Malaysia police bust Penang car theft syndicate that targeted keyless vehicles

Malaysia police bust Penang car theft syndicate that targeted keyless vehicles

Malaysia police bust Penang car theft syndicate that targeted keyless vehicles
Malaysian authorities said the syndicate would smuggle the stolen cars to Thailand. (Photo: Bernama)

GEORGE TOWN: Police in Penang have busted a vehicle theft syndicate that targeted keyless cars with the aid of special electronic equipment.

A total of six men, including the syndicate’s mastermind known as “Ah Heng”, were also arrested, Penang Criminal Investigation Department Chief Zainol Samah said on Monday (Jul 29).

Six stolen luxury vehicles valued at about RM530,000 (US$128,610) were also recovered by the authorities.

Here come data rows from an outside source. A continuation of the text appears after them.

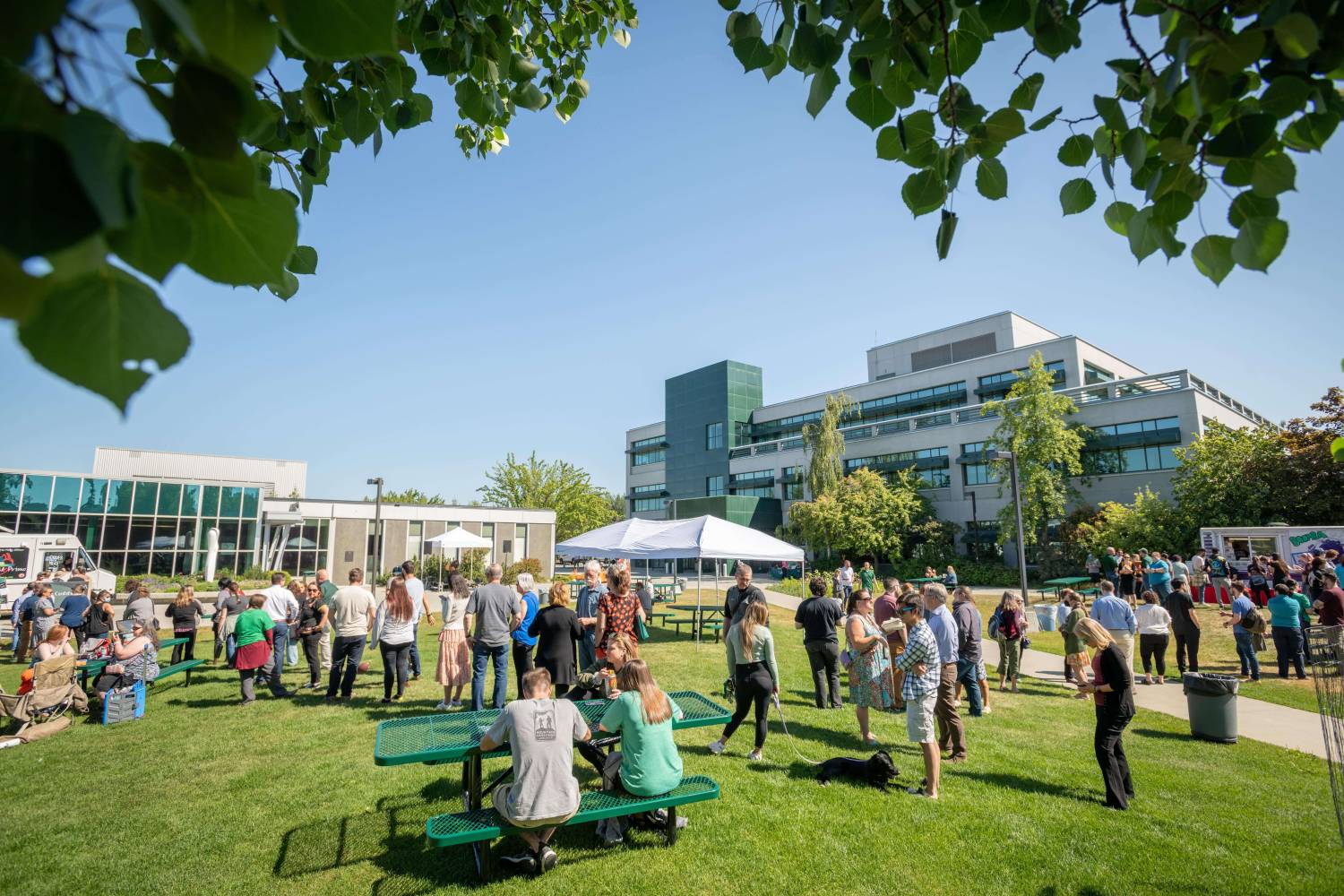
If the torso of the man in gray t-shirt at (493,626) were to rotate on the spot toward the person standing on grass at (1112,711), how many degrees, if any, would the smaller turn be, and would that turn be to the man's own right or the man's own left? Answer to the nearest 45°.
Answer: approximately 135° to the man's own right

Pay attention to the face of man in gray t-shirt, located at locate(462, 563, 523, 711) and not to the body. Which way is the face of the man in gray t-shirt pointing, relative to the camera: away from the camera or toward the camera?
away from the camera

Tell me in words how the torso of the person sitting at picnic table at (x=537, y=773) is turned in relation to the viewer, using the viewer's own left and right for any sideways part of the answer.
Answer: facing away from the viewer

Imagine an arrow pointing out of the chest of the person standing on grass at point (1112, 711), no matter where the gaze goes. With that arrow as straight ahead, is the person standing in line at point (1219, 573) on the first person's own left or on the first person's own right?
on the first person's own right

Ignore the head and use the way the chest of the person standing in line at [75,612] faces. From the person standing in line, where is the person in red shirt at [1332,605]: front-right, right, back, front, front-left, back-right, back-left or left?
back-right

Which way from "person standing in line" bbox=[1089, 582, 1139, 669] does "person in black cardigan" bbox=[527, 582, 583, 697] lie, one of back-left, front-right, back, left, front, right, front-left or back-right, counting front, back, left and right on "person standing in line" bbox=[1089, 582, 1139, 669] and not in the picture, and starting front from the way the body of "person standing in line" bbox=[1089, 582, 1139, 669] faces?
back-left

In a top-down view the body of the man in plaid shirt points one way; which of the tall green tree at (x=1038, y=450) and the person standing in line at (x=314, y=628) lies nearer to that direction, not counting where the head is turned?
the person standing in line

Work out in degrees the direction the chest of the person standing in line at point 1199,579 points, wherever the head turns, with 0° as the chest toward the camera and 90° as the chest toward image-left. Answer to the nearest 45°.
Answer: approximately 270°

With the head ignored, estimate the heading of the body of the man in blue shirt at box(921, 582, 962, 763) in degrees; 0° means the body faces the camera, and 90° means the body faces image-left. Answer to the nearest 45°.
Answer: approximately 90°

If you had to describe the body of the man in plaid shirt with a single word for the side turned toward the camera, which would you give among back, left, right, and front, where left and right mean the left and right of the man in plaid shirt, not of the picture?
left

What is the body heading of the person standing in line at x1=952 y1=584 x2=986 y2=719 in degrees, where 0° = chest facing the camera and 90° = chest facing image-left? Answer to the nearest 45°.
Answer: approximately 90°

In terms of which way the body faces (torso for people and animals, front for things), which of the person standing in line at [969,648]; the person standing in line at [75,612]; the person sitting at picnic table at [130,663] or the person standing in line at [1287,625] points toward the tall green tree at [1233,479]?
the person standing in line at [1287,625]
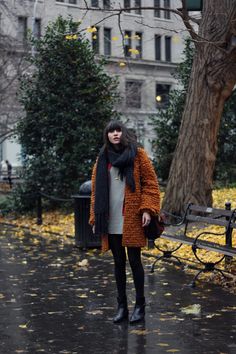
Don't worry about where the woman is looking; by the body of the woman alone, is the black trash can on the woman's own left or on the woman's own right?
on the woman's own right

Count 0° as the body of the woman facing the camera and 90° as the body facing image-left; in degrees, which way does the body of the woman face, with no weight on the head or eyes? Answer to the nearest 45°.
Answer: approximately 45°
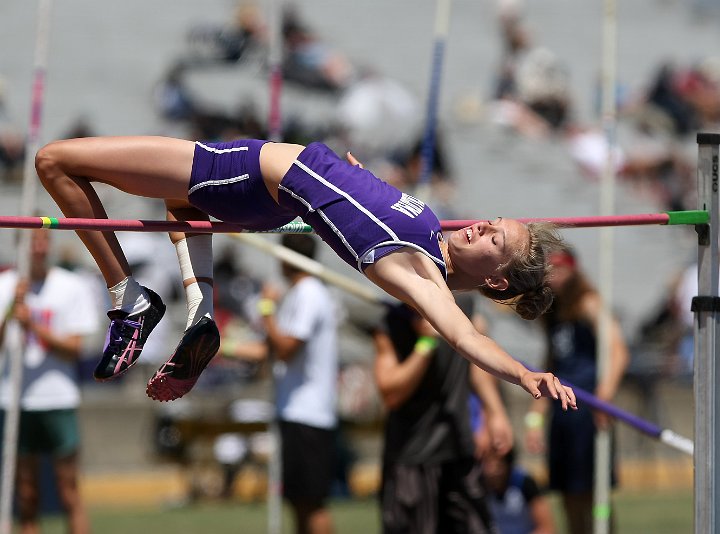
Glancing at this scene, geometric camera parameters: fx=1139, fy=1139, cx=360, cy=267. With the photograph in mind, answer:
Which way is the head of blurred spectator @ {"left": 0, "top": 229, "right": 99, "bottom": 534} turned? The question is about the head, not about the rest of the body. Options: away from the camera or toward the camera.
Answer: toward the camera

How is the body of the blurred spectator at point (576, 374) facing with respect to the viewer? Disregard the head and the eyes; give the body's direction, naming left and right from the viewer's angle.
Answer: facing the viewer and to the left of the viewer

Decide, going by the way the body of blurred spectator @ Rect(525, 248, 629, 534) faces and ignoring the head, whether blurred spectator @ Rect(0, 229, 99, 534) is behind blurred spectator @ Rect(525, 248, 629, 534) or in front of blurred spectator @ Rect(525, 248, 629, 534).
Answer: in front

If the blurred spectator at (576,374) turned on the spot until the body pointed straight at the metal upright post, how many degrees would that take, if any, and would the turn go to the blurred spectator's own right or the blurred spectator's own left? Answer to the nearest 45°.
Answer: approximately 45° to the blurred spectator's own left

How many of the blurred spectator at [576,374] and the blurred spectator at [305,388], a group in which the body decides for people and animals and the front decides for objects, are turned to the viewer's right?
0
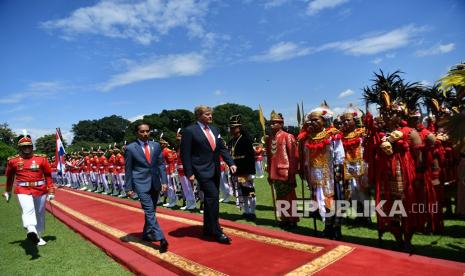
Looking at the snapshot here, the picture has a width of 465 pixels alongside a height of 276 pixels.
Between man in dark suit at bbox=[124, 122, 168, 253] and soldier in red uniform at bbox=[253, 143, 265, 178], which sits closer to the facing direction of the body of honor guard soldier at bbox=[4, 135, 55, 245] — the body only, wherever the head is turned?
the man in dark suit

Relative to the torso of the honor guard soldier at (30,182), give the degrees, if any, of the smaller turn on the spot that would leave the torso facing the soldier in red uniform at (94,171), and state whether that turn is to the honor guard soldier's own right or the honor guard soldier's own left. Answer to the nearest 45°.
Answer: approximately 180°

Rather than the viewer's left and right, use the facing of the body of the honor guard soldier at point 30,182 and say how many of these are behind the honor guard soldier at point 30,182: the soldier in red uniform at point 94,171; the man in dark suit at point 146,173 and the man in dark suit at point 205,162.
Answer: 1

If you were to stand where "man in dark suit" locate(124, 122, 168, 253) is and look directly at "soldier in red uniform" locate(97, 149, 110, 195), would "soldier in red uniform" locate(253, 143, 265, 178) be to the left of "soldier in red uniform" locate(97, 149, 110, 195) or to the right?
right

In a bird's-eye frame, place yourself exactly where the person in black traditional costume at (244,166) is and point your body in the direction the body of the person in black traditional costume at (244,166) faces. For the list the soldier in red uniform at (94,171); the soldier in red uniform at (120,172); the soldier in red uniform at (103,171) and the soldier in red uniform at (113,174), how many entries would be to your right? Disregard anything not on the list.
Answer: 4

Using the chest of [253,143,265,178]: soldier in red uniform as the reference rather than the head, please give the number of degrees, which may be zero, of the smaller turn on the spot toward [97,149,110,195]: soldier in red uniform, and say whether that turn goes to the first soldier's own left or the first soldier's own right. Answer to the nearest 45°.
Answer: approximately 45° to the first soldier's own right

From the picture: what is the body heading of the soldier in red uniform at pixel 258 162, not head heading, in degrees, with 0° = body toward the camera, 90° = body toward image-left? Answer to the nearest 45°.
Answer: approximately 45°

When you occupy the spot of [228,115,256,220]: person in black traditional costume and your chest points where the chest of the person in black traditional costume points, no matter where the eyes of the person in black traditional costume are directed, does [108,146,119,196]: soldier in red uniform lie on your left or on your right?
on your right

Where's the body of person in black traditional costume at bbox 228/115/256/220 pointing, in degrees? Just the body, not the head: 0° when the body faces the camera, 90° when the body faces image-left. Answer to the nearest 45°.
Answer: approximately 45°

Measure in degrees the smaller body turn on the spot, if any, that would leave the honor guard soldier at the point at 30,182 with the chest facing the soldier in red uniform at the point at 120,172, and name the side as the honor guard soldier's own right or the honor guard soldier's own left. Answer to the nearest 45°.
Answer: approximately 180°

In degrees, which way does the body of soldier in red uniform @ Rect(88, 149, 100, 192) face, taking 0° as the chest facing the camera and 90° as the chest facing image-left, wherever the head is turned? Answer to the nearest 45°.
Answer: approximately 45°

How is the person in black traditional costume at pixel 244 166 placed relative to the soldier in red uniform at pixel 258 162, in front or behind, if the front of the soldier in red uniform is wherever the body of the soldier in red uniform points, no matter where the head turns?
in front
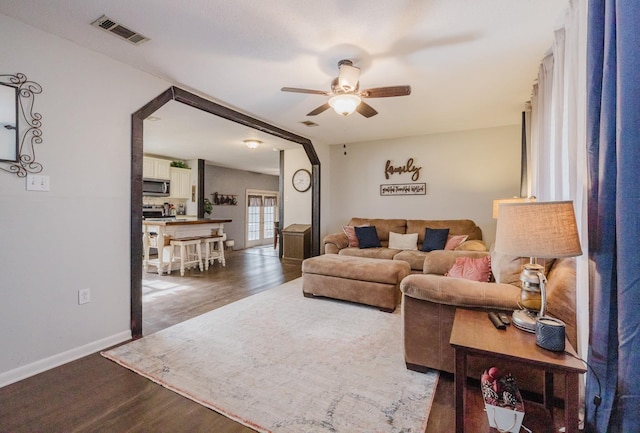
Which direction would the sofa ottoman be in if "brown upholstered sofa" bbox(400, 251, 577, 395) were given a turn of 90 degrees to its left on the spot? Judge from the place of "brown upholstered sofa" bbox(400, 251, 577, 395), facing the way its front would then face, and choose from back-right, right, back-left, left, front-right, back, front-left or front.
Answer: back-right

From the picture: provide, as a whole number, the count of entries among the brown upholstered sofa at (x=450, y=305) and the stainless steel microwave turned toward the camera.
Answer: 1

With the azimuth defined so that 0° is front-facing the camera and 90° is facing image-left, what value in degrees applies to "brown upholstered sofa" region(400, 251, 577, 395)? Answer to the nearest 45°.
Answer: approximately 90°

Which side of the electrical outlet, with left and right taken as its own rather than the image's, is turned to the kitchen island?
left

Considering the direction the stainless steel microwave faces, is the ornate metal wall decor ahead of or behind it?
ahead

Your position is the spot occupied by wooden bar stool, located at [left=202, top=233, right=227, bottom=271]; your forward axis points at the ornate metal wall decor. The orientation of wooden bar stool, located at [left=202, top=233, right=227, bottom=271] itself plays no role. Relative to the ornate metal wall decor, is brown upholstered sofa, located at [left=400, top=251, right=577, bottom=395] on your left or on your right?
left

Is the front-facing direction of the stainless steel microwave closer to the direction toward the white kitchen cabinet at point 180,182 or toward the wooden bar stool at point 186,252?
the wooden bar stool

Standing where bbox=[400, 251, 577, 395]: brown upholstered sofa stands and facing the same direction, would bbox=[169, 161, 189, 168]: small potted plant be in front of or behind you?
in front

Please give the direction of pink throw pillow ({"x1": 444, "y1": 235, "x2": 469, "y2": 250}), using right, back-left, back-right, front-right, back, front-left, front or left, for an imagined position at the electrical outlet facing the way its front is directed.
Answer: front-left

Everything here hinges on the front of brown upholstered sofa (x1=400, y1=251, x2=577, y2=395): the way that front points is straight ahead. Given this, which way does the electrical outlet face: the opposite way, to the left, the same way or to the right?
the opposite way

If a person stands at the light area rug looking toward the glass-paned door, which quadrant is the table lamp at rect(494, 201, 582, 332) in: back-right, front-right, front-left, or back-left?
back-right

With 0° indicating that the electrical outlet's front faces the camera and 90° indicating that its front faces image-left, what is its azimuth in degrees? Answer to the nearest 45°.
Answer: approximately 315°

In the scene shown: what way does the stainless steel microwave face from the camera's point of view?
toward the camera

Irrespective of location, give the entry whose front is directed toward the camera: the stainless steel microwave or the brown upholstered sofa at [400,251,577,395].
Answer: the stainless steel microwave

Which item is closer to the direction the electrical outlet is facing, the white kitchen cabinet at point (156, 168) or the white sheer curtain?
the white sheer curtain

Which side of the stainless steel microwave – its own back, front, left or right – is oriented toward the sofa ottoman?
front

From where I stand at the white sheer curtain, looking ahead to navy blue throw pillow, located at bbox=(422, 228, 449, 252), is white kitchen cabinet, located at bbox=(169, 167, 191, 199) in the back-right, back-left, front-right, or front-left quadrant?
front-left

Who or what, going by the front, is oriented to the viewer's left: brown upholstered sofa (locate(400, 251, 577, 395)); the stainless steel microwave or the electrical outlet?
the brown upholstered sofa
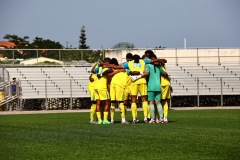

The syndicate, believed to be involved in 18 car theft cases since early this year, targeted keyless vehicles parked in the Perai and Bayan Baru industrial areas.

The thefts were carried out during the day while the car owners were at work, the police said. 

“By using special electronic gadgets like a jammer and smart key, the syndicate members needed less than 10 minutes to enter a vehicle and turn off its security system before driving off in the stolen vehicle.

“This syndicate also has the expertise to repaint the stolen vehicles, besides being the go-between in delivering these vehicles to be driven into Danok, southern Thailand through Bukit Kayu Hitam in Kedah,” said Zainol.

The suspects, aged between 20 and 60 years, were nabbed in raids conducted in a number of locations around Alor Setar and Changloon in the neighbouring state of Kedah on Jul 18.

Besides a Toyota Hilux, Honda CRV, Honda City Hybrid, Toyota Estima and two Honda Civic cars, the police special team also seized various vehicle number plates, fake road tax stickers, Touch ‘n Go cards, SmartTAGs, laptops and mobile phones.

Located near one of the houses that was raided was a workshop used by the syndicate to keep the stolen vehicles, Zainol said.

The syndicate also used the workshop to change vehicle registration number plates and road tax stickers before smuggling the cars to Thailand and selling them at about RM20,000 each.